New studies show that young chicks learn spatial dimensions – left and right – just like humans. Typically, when people think about numbers, they envision numbers in ascending order from left to right, or lower numbers on the left and the higher values on the right. This characteristic is known as a mental number line. It is a trait even seen in infants that are only a few months old. Though, newfound evidence suggests that this concept exists in other species other than humans.
An Italian research team is led to believe that newborn chicks are more in common with humans than what was previously thought. Scientists have known that adult birds happen to grasp the concept of spatial numbering. Though, the youth of the bird species does the same thing backwards. Chicks tend to map numbers from right to left in descending order.
On January 30th, the journal Science published a new study on this matter. A researcher from the University of Padova, at the Department of General Psychology, Rosa Rugani, trained three-day old chicks along with a team to better understand this characteristic. Rugani and her colleagues used treats behind cards with printed dots showing numeric values.
The research team began by showing the chicks one card that had five dots printed on it. They then placed the chicks in different setups so they had the option to choose between two different cards that had different numbers of dots. These cards were printed with different numbers of dots but not the number five. The two cards would have the exact same numbers of dots painted in red. As well, they would be printed sometimes with eight dots.
The team observed that the chicks tended to go to the card on the left if it had two dots and prospected to walk to the right selection of card if they had eight dots painted on them. Therefore, young birds associate smaller numbers on the left and larger numbers on the right. This is just how human infants act when learning numbers through spatial recognition.

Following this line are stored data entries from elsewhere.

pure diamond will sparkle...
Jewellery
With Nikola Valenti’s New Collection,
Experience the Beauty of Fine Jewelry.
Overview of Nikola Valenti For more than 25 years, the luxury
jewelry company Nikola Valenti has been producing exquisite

The conclusion of the experiment suggests that a chick’s tendency to spatially map a single number from left to right goes back millions of years before number concepts even existed. Similar experiments conducted regarding humans have shown that a person with a damaged right hemisphere in their brain had much difficulty categorizing whether a number was larger or smaller than another. For example, one would see the number five and would have difficulty determining if that number was higher or lower than the number three. Scientists stated that this concept indicated that numerical counting is a much more primitive skill than language to be processed in the brain.
University of California researcher, Tyler Marghetis, explained that humans have brains that evolved for the premise of finding and fighting for food and other sustenance, not for doing advanced mathematical calculations. Therefore, if scientists can understand the way in which chicks learn how to spatially map numbers, it will explain the more primitive parts of the brain and the parts in which we have access to for improving them.